Thanks   Pharma Phil


---------- Original Message ----------
From: Yohan Park <w...@kitsunegari.net>
Date: January 23, 2021 at 7:10 PM

Phil, sorry I'm getting back at this but I think you're seriously overdriving these NE-2 bulbs.
Even the high brightness versions need a 33K resistor.
Regular NE-2 bulbs (which you most likely use as well) require around 150K
I'm running standard brightness bulbs in my wall switches on 230V and I'm using 330K
Always go as high as you can with resistor value.
I've been running standard bulbs on 220K and they became luke warm to touch. This reduces the lifetime of the bulb and can cause blackening of the glass.

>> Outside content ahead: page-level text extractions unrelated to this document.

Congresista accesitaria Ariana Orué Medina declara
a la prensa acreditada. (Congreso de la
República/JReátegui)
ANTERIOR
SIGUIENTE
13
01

On Saturday, January 16, 2021 at 1:52:34 AM UTC+1 philthepill wrote:

I make my own lighted switches...

I connect NE-2 lamps with a 20 K-ohm resistor at both ends of about 8 inches wire, drill a small hole in the switch face plate and push the end of the lamp thru just a little and hot melt glue it in place. If the face plate is white, you can just glue the lamp to the backside of the faceplate and it will shine thru. I wire the other ends of the resistors to the hot and neutral terminals that go to the light. When the light is off, the neon lamp lights, and when the light is on, the neon is off. You can find all the light switches in my house at night just by looking for the neon glow. They have never needed replacing. If you want to be super safe, you can use 4 x K-ohm resistors, two just next to the neon body and the other two at the other end of the wires. I use heat shrink over the resistor connections in both cases. Very cheap and effective but not UL or CSA approved.

Pharma Phil

---------- Original Message ----------
From: Nick Andrews < nickja...@gmail.com>
Date: January 15, 2021 at 12:20 PM

Sweet! I've been thinking of looking for a lighted switch in the 'on' position for the attic lights we installed to maybe remind us to turn them off. Been up there a bit lately, running cable. More cameras, power, commo. New NVR has 10 cameras, I think have added about a dozen new duplex outlets, and so far 17 runs of cat5 through the house. More to come.

Yes, some thermostats had mercury bulbs in them, the bigger ones having bigger bulbs. I grab those wherever I can find them, getting scarce now. There were also contactors with a fairly significant amount in them, but tricky to open for recovery. OLD ignitrons I think had a large amount in them. Sure mercury can be toxic, but it kills me to see the ridiculously idiotic overreactions to things like broken fluorescent bulbs in schools or places. I know a guy who built a box device to try recovering the mercury from old bulbs. It wasn't worth the hassle. A 4' flo bulb has what, about 1/20 of a drop of mercury in it? I've broken hundreds of them, and 8' ones too in my time. In high school we used them for lightsabers at the university dump.

I use mercury in my carburetor sync gauge for my bike. I know they make some now with a little tungsten rod in them which are safer, and maybe I'll buy one some day. But for now, I'll hoard my little stash...

On Fri, Jan 15, 2021 at 9:15 AM martin martin < mcve...@gmail.com> wrote:
Greetings all,

These are no longer available in the US as of 40+ years ago. I found one in a box and had to put it back in to service!
They were sold as "silent switches". Small tube of mercury to make the contact and the toggle switch has a large NE-2 for a nice looking night light.